[Start of section]
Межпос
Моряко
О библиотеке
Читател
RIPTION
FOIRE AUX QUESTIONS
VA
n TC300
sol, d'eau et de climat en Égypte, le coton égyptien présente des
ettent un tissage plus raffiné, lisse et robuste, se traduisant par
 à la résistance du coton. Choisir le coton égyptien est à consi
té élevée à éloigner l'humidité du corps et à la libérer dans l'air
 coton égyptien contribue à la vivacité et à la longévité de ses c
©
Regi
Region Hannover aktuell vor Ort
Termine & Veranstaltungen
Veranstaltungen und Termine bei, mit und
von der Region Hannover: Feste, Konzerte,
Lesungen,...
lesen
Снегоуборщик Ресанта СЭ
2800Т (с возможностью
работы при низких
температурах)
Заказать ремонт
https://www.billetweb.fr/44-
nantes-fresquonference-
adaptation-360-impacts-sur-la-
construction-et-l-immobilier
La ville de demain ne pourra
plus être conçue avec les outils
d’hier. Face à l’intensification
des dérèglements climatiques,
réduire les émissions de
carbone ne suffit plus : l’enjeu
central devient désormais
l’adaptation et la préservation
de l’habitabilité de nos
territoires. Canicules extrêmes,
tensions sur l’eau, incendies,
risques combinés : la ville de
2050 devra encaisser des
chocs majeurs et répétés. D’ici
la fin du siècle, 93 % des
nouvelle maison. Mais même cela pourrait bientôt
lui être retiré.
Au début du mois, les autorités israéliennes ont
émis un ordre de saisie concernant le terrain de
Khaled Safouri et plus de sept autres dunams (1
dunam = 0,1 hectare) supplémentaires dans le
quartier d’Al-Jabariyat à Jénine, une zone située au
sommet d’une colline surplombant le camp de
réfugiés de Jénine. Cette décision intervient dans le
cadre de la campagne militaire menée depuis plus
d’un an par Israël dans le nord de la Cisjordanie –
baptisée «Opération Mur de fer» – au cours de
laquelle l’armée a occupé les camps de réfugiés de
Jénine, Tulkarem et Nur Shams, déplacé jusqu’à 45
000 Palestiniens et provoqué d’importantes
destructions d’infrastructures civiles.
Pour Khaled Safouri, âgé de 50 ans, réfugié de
[End of section]
_Goal of the exercise:_
Pull out each line of the records that contains the string "ville".

_Exercise solution:_
La ville de demain ne pourra
risques combinés : la ville de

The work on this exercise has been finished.